Delivering his fourth State of the Nation Address in Parliament yesterday, President Lazarus Chakwera, yesterday, expressed unwavering confidence that Malawi is poised to be food-secure nation, thanks to the redesigned Agricultural Input Programme (AIP), provision of loans to medium and large-scale farmers, and the introduction of mega farms utilizing advanced irrigation techniques.
Chakwera underscored that food security stands as a paramount priority for the 2024/25 fiscal year, with the implemented interventions already yielding promising results.
In a country where 80 percent of the food consumed is cultivated by small-holder farmers, Chakwera emphasized that his government’s focus with the redesigned AIP is squarely on empowering these small-holder farmers to achieve food security.
“Consequently, 1.5 million farmers with land holding sizes from 0.25 hectares to 2 hectares were targeted to benefit from the AIP this growing season, with the expectation that they will produce 1,125,000 Metric Tonnes, 14 thus contributing over 32 percent to our national food grain requirement,” he said.
Added to the 32 percent from small-holder farmers, is the provision of loans, through Neef Farm Input Loans, to medium and large-scale farmers such as Senior Chief Khongoni in Lilongwe.
According to Minister of Agriculture Sam Kawale, Khongoni received around K15 Million to use on part of her 150ha farm.
“With these funds, she has planted maize (35ha), soy beans (15ha), and groundnuts (10ha). Part of the money also went to pay wages, creating employment for hundreds of people who worked on the farm,” said Kawale in an interview recently.
With almost 15 000 farmers already on Neef Farm Input loans, and most of them in irrigation farming, Kawale says they expect considerable additional to the country’s food basket.
According to Kawale, farmers under the redesigned AIP will produce enough to lead them to be self-food sufficient something that, in the subsequent farming season, will see them qualify for Neef Farm Input loans.
“That is our strategy of graduating small-holders farmers from subsistence to commercial farming,” he said.
However, beyond these two initiatives—AIP and NEEF loans—Chakwera’s greatest poise is the Mega Farms project which he says is a cornerstone of his commitment to enhancing agricultural production and commercialization.

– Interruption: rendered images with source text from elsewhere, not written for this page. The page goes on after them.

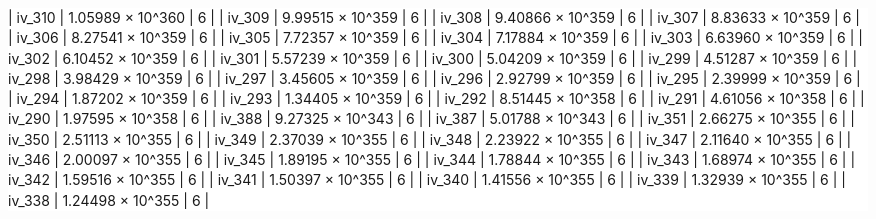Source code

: | iv_310 | 1.05989 × 10^360 | 6 |
| iv_309 | 9.99515 × 10^359 | 6 |
| iv_308 | 9.40866 × 10^359 | 6 |
| iv_307 | 8.83633 × 10^359 | 6 |
| iv_306 | 8.27541 × 10^359 | 6 |
| iv_305 | 7.72357 × 10^359 | 6 |
| iv_304 | 7.17884 × 10^359 | 6 |
| iv_303 | 6.63960 × 10^359 | 6 |
| iv_302 | 6.10452 × 10^359 | 6 |
| iv_301 | 5.57239 × 10^359 | 6 |
| iv_300 | 5.04209 × 10^359 | 6 |
| iv_299 | 4.51287 × 10^359 | 6 |
| iv_298 | 3.98429 × 10^359 | 6 |
| iv_297 | 3.45605 × 10^359 | 6 |
| iv_296 | 2.92799 × 10^359 | 6 |
| iv_295 | 2.39999 × 10^359 | 6 |
| iv_294 | 1.87202 × 10^359 | 6 |
| iv_293 | 1.34405 × 10^359 | 6 |
| iv_292 | 8.51445 × 10^358 | 6 |
| iv_291 | 4.61056 × 10^358 | 6 |
| iv_290 | 1.97595 × 10^358 | 6 |
| iv_388 | 9.27325 × 10^343 | 6 |
| iv_387 | 5.01788 × 10^343 | 6 |
| iv_351 | 2.66275 × 10^355 | 6 |
| iv_350 | 2.51113 × 10^355 | 6 |
| iv_349 | 2.37039 × 10^355 | 6 |
| iv_348 | 2.23922 × 10^355 | 6 |
| iv_347 | 2.11640 × 10^355 | 6 |
| iv_346 | 2.00097 × 10^355 | 6 |
| iv_345 | 1.89195 × 10^355 | 6 |
| iv_344 | 1.78844 × 10^355 | 6 |
| iv_343 | 1.68974 × 10^355 | 6 |
| iv_342 | 1.59516 × 10^355 | 6 |
| iv_341 | 1.50397 × 10^355 | 6 |
| iv_340 | 1.41556 × 10^355 | 6 |
| iv_339 | 1.32939 × 10^355 | 6 |
| iv_338 | 1.24498 × 10^355 | 6 |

“I am happy to report that it has seen significant strides in the past year as we implemented our plans to establish large-scale production units for priority crops,” he said.
In his speech, Chakwera reported that in collaboration with the Malawi Defence Force and Malawi Prisons, his administration coordinated the production of 373 Metric Tonnes of maize for restocking in the country’s 15 strategic grain reserves.
“Similarly, the Lilongwe University of Agriculture and Natural Resources (LUANAR) cultivated 103 hectares of maize on Illovo, while Dwangwa Farm produced 700 Metric Tonnes of maize.
“Additionally, my Administration successfully launched two cooperative-based mega-farms at Linga in Nkhata Bay, with 450 hectares dedicated to rice. We also established a full-time Mega Farm Support Unit at Kanengo here in Lilongwe, which has mobilized 560 farmers managing a combined total of 18,000 hectares for the cultivation of crops like groundnuts and soybeans, under the off-taker agreements with reputable companies such as Pyxus Malawi Ltd and Paramount Group that have links to international markets,” he said.
Data sourced from the Ministry of Agricultural shows that so far, under Mega Farms project, about 7 000 hectares of land is being cultivated.
With these initiatives, Chakwera says he is upbeat that Malawi is recovering and food challenges will soon be history.